*DESCRIPTION OF THE TASK*: Total the lines of the entries below that hold the string "Left", then write only that total.
──────── SUPPLIED INFORMATION ────────
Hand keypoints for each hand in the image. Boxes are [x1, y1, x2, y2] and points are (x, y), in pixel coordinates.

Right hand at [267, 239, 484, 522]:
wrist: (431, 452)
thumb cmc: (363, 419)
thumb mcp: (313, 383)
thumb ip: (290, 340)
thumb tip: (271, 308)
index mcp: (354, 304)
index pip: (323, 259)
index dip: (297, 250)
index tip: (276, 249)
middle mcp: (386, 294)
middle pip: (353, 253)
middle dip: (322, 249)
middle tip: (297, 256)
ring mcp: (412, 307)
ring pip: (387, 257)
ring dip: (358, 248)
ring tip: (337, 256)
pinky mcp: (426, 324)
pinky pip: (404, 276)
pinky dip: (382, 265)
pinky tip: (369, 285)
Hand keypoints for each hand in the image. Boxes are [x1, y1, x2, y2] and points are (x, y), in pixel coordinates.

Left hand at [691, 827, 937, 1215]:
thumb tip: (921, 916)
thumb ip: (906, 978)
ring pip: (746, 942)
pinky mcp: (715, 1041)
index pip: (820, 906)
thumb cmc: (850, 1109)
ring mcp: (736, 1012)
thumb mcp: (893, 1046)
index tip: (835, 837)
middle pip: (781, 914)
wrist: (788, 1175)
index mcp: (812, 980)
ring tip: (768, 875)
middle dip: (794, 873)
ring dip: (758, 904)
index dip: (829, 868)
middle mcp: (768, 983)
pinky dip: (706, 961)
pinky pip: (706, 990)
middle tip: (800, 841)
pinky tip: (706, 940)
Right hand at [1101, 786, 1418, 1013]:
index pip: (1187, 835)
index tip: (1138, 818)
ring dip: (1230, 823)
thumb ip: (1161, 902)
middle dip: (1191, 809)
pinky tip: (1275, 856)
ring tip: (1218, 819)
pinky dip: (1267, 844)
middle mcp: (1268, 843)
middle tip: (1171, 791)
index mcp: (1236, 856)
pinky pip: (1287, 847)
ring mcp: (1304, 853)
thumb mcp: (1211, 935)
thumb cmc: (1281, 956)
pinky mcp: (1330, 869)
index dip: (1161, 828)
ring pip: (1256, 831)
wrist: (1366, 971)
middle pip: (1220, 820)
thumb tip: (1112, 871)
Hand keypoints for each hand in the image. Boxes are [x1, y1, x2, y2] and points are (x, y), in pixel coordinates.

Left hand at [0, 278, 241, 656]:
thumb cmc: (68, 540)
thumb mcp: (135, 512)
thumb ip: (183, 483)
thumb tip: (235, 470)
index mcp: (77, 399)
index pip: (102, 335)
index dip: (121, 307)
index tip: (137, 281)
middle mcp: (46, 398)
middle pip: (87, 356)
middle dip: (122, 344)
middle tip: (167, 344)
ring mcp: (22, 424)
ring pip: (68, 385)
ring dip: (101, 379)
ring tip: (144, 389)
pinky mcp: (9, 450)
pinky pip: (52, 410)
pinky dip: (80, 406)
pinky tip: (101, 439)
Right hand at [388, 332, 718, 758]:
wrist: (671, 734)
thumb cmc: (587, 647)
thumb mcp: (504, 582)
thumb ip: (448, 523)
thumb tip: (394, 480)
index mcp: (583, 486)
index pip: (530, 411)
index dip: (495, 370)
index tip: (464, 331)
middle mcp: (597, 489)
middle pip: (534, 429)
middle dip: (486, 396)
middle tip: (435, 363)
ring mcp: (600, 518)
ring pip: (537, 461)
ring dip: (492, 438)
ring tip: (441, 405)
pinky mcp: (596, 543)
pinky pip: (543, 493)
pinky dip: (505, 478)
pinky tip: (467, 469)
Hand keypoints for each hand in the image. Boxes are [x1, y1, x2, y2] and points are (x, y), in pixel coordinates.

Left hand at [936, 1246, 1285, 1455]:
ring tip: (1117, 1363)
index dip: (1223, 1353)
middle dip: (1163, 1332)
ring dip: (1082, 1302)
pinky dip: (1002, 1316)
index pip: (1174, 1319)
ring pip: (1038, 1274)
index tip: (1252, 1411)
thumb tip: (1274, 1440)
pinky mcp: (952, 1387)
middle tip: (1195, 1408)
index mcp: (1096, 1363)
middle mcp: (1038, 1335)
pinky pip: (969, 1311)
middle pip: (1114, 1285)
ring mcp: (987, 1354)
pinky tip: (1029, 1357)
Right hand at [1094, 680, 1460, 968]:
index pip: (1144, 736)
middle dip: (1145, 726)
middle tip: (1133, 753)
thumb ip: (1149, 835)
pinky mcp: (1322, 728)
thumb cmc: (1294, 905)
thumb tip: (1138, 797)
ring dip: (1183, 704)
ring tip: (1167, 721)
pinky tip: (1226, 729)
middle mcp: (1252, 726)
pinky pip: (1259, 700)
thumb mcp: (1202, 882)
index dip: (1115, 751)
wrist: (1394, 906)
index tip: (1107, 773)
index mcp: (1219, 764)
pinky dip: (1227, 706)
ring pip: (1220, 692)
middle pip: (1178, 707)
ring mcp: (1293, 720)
────────
*EXERCISE RESPONSE*: 3